Schneider's company, River City Group of St. Charles, Mo., organizes Web gambling trade shows in Canada, Europe and Asia.
"If we did things in the U.S. we probably wouldn't have a big turnout," she said.
Justice Department spokesperson Jaclyn Lesh said people who operate online gambling sites that take bets from the United States could be exposed to prosecution.
"I would say, obviously, the Justice Department does view online gambling as illegal," Lesh said. "If you are operating illegally you are doing so at your own risk."
Officials at the American Gaming Association, one of the partners that organizes G2E, said 15 online companies signed onto the event, but only 10 plan to attend. The online companies that do attend the event that runs through Thursday at the Las Vegas Convention Center will locate in what organizers call the iGaming Business Pavillion.
The online cancellations represent just a fraction of the more than 750 companies participating in G2E.
But Frank Fahrenkopf, president and CEO of the American Gaming Association, said the government crackdown on Internet gambling, including a bill signed by President Bush in October that bars banks and financial companies from handling Americans' online gaming transactions, represents a "Puritan spirit" in American politics.
"There is a hard-core 15 percent who are opposed to all forms of gambling on moral grounds," Fahrenkopf said. "There is still a Puritan spirit that runs through the United States."

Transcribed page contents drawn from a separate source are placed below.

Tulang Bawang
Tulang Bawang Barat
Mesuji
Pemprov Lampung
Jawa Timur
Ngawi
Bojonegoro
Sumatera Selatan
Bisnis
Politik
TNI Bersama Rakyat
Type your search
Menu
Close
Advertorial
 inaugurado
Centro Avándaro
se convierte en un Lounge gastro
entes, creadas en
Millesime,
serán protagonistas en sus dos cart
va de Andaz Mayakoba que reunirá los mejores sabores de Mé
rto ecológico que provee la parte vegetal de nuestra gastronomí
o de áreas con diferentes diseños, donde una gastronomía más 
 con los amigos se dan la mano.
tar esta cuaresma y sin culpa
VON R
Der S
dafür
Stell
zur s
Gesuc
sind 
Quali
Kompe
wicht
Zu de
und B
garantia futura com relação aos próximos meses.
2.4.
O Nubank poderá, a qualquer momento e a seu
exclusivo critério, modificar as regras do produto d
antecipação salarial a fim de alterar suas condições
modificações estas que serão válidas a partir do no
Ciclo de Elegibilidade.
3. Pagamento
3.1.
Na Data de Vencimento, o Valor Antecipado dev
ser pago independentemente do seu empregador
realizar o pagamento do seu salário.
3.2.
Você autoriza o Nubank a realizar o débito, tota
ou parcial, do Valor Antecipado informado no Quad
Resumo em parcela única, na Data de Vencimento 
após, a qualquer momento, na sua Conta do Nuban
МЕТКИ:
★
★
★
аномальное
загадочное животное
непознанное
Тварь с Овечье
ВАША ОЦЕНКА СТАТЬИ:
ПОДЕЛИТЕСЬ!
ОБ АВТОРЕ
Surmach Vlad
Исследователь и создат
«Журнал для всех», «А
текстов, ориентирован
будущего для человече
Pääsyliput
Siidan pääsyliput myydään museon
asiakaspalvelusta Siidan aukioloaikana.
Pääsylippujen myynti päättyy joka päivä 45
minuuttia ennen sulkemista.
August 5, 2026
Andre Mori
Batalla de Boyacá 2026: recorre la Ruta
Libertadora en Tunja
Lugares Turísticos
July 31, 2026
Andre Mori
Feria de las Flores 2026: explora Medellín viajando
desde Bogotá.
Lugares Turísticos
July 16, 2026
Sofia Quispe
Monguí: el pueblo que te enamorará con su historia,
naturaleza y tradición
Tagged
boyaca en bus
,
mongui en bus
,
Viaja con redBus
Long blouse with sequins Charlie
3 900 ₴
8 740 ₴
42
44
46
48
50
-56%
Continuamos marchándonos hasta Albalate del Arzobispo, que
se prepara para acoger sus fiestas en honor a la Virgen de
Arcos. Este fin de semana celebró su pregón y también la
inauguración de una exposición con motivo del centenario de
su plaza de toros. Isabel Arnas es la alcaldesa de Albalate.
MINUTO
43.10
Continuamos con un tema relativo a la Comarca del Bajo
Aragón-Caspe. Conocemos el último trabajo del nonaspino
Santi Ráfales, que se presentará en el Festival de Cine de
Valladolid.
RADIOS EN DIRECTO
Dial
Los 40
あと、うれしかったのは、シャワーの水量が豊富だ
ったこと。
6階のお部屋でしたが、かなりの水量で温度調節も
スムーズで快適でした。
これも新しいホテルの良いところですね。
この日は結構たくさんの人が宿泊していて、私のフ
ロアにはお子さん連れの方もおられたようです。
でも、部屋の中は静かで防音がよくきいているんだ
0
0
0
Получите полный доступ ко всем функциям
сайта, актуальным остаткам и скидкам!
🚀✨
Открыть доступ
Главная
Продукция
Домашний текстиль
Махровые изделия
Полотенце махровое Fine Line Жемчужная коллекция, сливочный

One Web operator said he's not coming to the convention because he's more likely to find new business in Europe than the United States.
"We have a European focus and we are not going to G2E because we believe that not many of our potential customers will go there," Pontus Lindwall, founder of Net Entertainment, a Stockholm-based Internet gaming software firm, said via e-mail.
The company operated an offshore site from 2001 to 2003. It used a registration process that blocked access from the United States.
But the security also slowed access for other bettors from other countries. The hoops made it easier for potential gamblers to use competitors' sites.
"The things you had to go through ... became so cumbersome we weren't getting any business," said Gordon Absher, an MGM Mirage spokesman.
But Absher said he thinks American companies such as MGM could benefit if the regulatory climate in the United States changes.
"From a player's perspective, the opportunity to participate in a site that would have the MGM Mirage brand would be an attractive thing," he said.